I grimaced and picked up the plates to take to the kitchen.
“Hey, I’m in my prime. I have needs. You’re mom and I—”
“Nope!” I exclaimed. “I do not want to know what you and Mom got up to.”
Pop’s eyes shone, and even though he still had a smile on his face I knew happiness was the last thing he felt. Emotion would be stuck like a huge, brittle ball of whicker in his throat. I knew this because it’s how I felt every time I thought of my beautiful momma who had a heart disease that was discovered just before her and Pop married. The doctors advised her not to have a baby, but Pop said she was stubborn and determined. Apparently, they both cried when I arrived, weighing just over 9 pounds and screaming like a banshee. That was also why I was an only child. The way my aunts tell it is that Pop put his foot down when Mom wanted another baby and refused to go near her until he’d been and had a vasectomy. Mom was so mad she didn’t speak to him for three weeks, but Pop eventually used his charm to bring her around and by the sounds of the stories I’d heard earlier, it must have been a come to Jesus and God moment for my mom.

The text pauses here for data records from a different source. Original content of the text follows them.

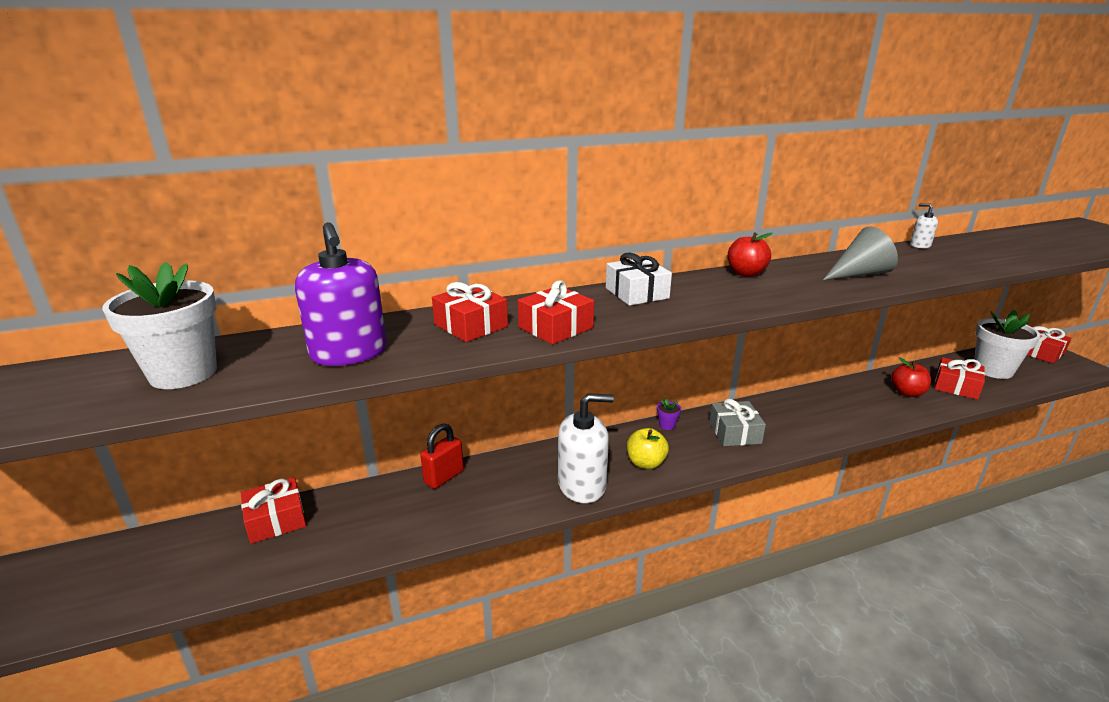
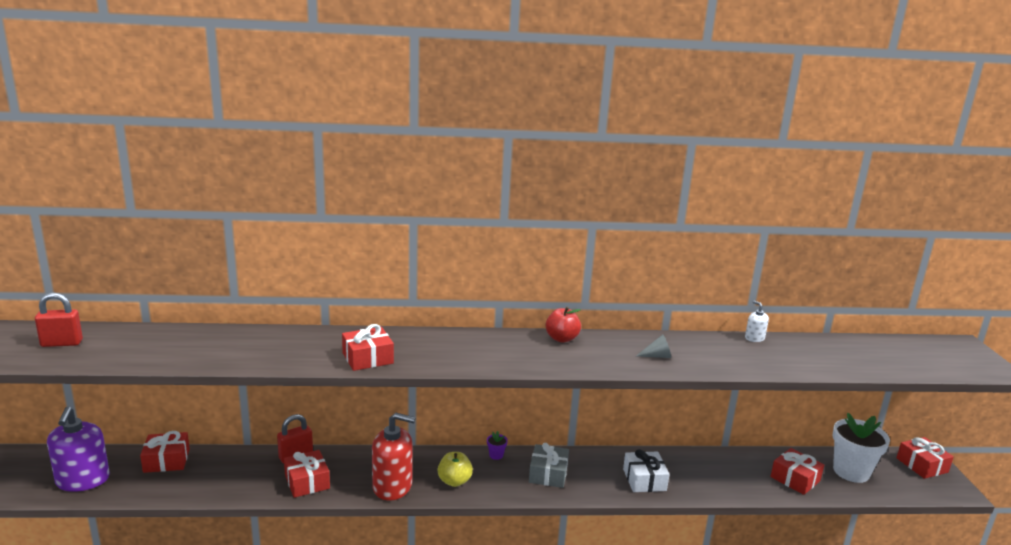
camera: 15 degrees right, 5 degrees down
white flower pot [102,262,217,389] -> none
purple soap dispenser [295,222,387,366] -> purple soap dispenser moved to [47,407,110,492]
red gift [432,282,508,342] -> red gift moved to [284,450,330,498]
white soap dispenser [558,393,614,503] -> red soap dispenser [372,413,416,501]
white gift [606,253,672,306] -> white gift moved to [623,449,670,492]
grey cone [823,226,898,280] -> grey cone [636,334,671,358], size x0.57
red apple [891,357,931,397] -> none
none -> red padlock [35,293,83,347]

“You don’t mind, do you?” Pop asked tentatively which roused me from my thoughts. “That I see women.”
“God no.” Why would he even think that? He’d mourned his wife for four years when he was still a fairly young man, now he deserved some happy times. I remained grateful I didn’t have to hear them too often.
“It’s just no one will ever come close to how I felt about her, you know that, right?”
As I passed by his chair, I slapped a hand on his shoulder. “Yeah, Pop, I do know.”